Intel® C++ Compiler 16.0 User and Reference Guide

_mm512_loadunpackhi_ps/ _mm512_mask_loadunpackhi_ps

Loads high 64-byte aligned portion of unaligned doubleword stream, unpacks mask-enabled elements that fall in that portion, and stores those elements in float32 vector. Corresponding instruction is VLOADUNPACKHD. This intrinsic only applies to Intel® Many Integrated Core Architecture (Intel® MIC Architecture).

Syntax

Without Mask

extern __m512 __cdecl _mm512_loadunpackhi_ps(__m512 v1_old, void const* mt);

With Mask

extern __m512 __cdecl _mm512_mask_loadunpackhi_ps(__m512 v1_old, __mmask16, void const* mt);

Arguments

v1_old

source vector that contains initial values for the destination vector

k1

writemask

mt

memory address from where loading occurs

Description

The high 64-byte-aligned portion of the doubleword stream starting at the element-aligned address (mt − 64) is loaded and expanded into the writemask-enabled elements of resulting doubleword vector, for which the initial values are copied from v1_old vector. The number of set bits in the writemask determines the length of the doubleword stream, as each doubleword is mapped to exactly one of the doubleword elements in the resulting vector, skipping over writemasked elements of the resulting vector.
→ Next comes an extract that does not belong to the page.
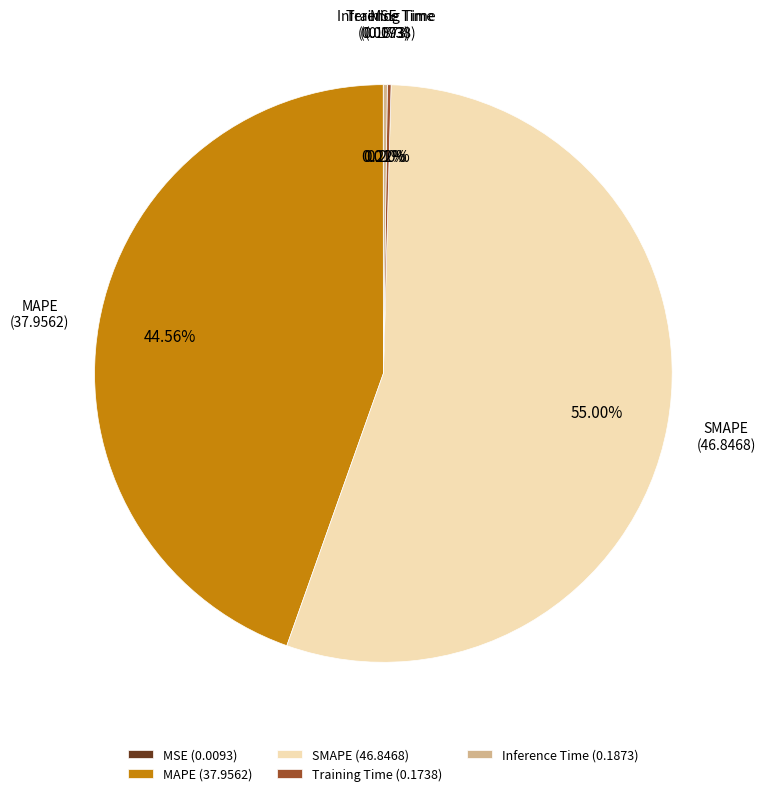

Is there a majority slice in this chart?

Yes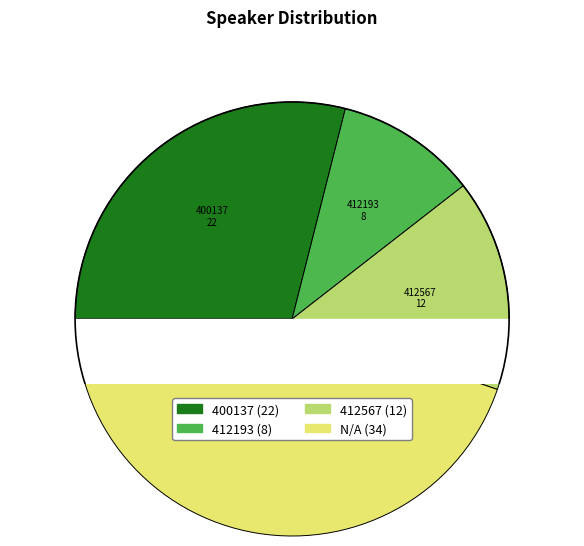

Is it true that 400137 is 24% of the pie?

False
This function only transfers those doublewords (if any) in the stream that occur at or after the first 64-byte-aligned address following (mt − 64) (that is, in the high cache line of the memory stream for the current implementation). Elements in the resulting vector that do not map to those stream doublewords are left unchanged (taken from v1_old). The _mm512_loadunpacklo_ps function is used to load the part of the stream before the first 64-byte-aligned address preceding mt.

In conjunction with _mm512_loadunpacklo_ps, this function is useful for re-expanding data that was packed into a queue. Also in conjunction with _mm512_loadunpacklo_ps, it allows unaligned vector loads (that is, vector loads that are only element-wise, not vector-wise, aligned). The typical intrinsic sequence to perform an unaligned vector load would be:

v1 = _mm512_loadunpacklo_ps(v1, mt);
v1 = _mm512_loadunpackhi_ps(v1, mt+64);

Returns

Returns the result of the load operation.